Does your cat sleep in that room? Does she hate servers?
Thank you everyone for your help and suggestions!

@Chris , I'll review that thread and cross my fingers that it helps.

To answer @tcabernoch
I have an older Lenovo workstation with 8 core Intel Core i7-2600 CPU @ 3.40GHz, 8GB RAM. OS is on a WD Black 1 TB drive. So yes, it is on older hardware but still capable. It has enough air as it sits in the open in the basement. The power is fine. It hasn't been hot enough for the AC to kick in and there have been no power brownouts.

@cwt At the moment it is plugged directly into a wall power, bypassing the APS, as I try to make changes to reduce the variables in debugging. Our cat passed away before covid so that isn't a variable. The APS is a few years old and is APS brand.

What I scratch my head about is that it turns off by itself. Then randomly starts up again.

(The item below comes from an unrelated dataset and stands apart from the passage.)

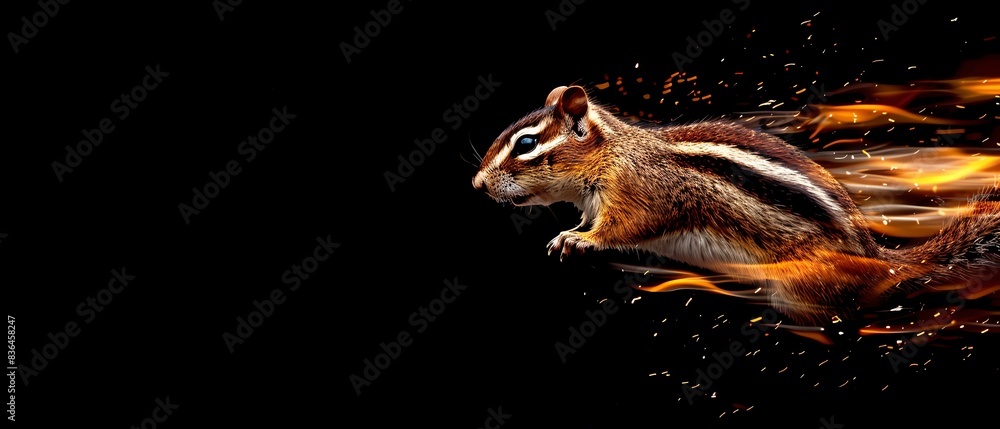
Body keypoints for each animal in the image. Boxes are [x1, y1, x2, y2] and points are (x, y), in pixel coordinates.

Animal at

I'm not sure if the power supply is getting finicky but not sure how to check that. Or perhaps the fan is going. There must be some logs about this somewhere but haven't found it yet.
 
  • Like
Reactions: tcabernoch
If its not enterprise gear, I don't know what to expect here, but if was enterprise gear, I'd enable the Watchdog Timer.

Watchdog is a BIOS-level function. Go into the BIOS and see if you have that feature.

If you do have Watchdog and its enabled, the machine will continually check itself for a hung CPU.
If Watchdog finds that it has crashed, the machine will log a Watchdog event and reboot.
And then you have the event log to refer to. It doesn't tell you much, mostly just CPU or RAM faults.

Or no Watchdog event is registered.
You can't infer too much from the negative case, but if Watchdog is _not_ triggering, then its likely to not be CPU or RAM.